(excerpt from my new book, question #65)
News clustering is a hard problem to be solved. News articles are typically arriving to our clustering engine in a continuous streaming fashion. Therefore, a plain vanilla batch approach is not feasible. For instance, the simple idea of using k-means cannot work for two reasons. First, it is not possible to know the number of clusters a-priori because the topics are dynamically evolving. Second, the articles themselves are not available a-priori. Therefore, more sophisticate strategies are required.
One initial idea is to split the data in mini-batches (perhaps processed with Spark Streaming) and to clusters the content of each mini-batch independently. Then, clusters of different epochs (e.g. mini-batches) can be chained together.
An additional intuition is to start with k-seeds and then extend those initial k-clusters whenever a new article that is not similar enough to the initial groups arrives. In this way, new clusters are dynamically created when needed. In one additional variant, we could think about re-clustering all the articles after a number of epochs under the assumption that this will improve our target metric.
In addition to that, we can have a look to the data and perhaps notice that many articles are near-duplicates. Hence, we could aim at reducing the computational complexity by applying pseudo-linear techniques such as minHash shingling.

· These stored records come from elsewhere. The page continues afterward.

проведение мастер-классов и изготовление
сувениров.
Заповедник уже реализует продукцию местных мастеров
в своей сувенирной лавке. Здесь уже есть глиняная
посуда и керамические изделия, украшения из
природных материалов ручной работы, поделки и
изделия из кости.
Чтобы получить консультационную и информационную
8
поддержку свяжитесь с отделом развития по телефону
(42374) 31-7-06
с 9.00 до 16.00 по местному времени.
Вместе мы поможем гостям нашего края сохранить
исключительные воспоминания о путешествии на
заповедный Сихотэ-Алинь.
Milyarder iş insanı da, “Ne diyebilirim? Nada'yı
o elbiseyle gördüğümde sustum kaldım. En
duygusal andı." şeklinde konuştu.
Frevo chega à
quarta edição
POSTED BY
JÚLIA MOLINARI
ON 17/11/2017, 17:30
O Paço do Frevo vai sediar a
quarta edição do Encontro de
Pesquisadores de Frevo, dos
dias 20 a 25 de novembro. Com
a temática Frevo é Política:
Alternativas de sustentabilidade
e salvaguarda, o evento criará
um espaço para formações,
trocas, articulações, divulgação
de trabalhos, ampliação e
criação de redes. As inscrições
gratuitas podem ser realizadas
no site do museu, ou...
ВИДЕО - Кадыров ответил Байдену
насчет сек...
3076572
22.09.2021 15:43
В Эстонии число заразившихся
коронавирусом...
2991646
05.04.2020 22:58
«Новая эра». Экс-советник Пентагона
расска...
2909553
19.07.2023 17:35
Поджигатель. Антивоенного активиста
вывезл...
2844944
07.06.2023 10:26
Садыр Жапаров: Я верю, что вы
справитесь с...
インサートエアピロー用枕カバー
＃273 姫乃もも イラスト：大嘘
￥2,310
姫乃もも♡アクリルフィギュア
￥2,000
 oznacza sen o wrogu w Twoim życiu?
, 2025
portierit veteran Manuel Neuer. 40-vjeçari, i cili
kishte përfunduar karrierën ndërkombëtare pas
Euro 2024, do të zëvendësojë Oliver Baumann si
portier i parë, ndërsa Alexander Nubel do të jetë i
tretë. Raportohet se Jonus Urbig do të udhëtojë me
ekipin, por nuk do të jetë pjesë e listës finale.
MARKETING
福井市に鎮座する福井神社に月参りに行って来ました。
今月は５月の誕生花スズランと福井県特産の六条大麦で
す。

More sophisticate methods will aim at ranking the articles by importance. This is an even harder problem again because of the dynamic nature of the content and the absence of links, which could have allowed PageRank-type computations. If that is not possible, then a two-layer model could be considered where the importance of a news article depends on the importance of the originating news sources, which in turns depends on the importance of the emitted articles. It can be proven that this recurrent definition has a fixed-point solution.
Even more sophisticate methods can aim at extracting entities from the clusters and this is typically achieved by running a topic model detection on the evolving mini-batches.